Puerto de Rotterdam

Las empresas extranjeras que inviertan en puertos europeos deben ajustarse a la regulación comunitaria.

Tras la publicación en septiembre de 2017 de una propuesta legislativa de la Comisión Europea para el control de las inversiones en la Unión Europea, la Organización Europea de Puertos Marítimos, Espo, ha valorado el hecho de que se haga hincapié en la transparencia, ya que el sector portuario genera mucho movimiento de capitales.

En las últimas décadas, los puertos europeos se han beneficiado de grandes inversiones procedentes de países no comunitarios, tanto en los activos como en las sociedades gestoras de las instalaciones portuarias. En el sector reconocen su importancia y entienden que un sistema más abierto debería ser uno de los principios básicos  de la política de comercio europea.

Los puertos son indispensables para el suministro de bienes y el desarrollo de la cadena logística. De hecho, dada su situación geopolítica y su localización, algunos pueden convertirse en un punto esencial en caso de emergencia para garantizar la conectividad de ciertas regiones con los mercados principales.

——

**TAREA A REALIZAR**:
Copia sin cambios el fragmento del texto sobre los puertos europeos que empieza con las palabras "Tras la publicación" y termina con "movimiento de capitales.".

**LISTADO DE DATOS**:
——

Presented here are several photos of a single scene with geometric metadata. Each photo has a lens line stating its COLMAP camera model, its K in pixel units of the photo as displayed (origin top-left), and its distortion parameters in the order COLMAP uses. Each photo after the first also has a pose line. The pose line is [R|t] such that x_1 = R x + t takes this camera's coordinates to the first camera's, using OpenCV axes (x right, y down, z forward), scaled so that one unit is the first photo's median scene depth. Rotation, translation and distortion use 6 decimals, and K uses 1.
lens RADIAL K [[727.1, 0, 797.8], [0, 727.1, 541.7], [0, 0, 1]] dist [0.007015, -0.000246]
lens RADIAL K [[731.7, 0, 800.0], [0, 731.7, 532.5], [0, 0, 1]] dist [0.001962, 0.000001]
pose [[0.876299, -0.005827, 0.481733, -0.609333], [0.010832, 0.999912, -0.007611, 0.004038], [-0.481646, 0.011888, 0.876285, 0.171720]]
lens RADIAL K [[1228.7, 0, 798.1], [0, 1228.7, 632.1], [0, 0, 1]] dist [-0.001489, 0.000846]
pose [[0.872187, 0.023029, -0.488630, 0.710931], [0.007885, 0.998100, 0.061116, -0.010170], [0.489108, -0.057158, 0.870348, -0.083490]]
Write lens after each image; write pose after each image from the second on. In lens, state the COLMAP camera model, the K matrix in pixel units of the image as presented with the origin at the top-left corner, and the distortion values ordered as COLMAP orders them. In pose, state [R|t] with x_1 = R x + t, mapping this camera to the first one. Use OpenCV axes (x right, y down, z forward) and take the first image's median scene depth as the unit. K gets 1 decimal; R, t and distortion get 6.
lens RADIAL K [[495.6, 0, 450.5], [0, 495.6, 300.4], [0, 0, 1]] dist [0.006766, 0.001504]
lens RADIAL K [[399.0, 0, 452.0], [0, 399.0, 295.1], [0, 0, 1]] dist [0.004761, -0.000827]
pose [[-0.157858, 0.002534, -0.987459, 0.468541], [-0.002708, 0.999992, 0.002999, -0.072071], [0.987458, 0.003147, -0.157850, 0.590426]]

——

**TU SOLUCIÓN**:
Tras la publicación en septiembre de 2017 de una propuesta legislativa de la Comisión Europea para el control de las inversiones en la Unión Europea, la Organización Europea de Puertos Marítimos, Espo, ha valorado el hecho de que se haga hincapié en la transparencia, ya que el sector portuario genera mucho movimiento de capitales.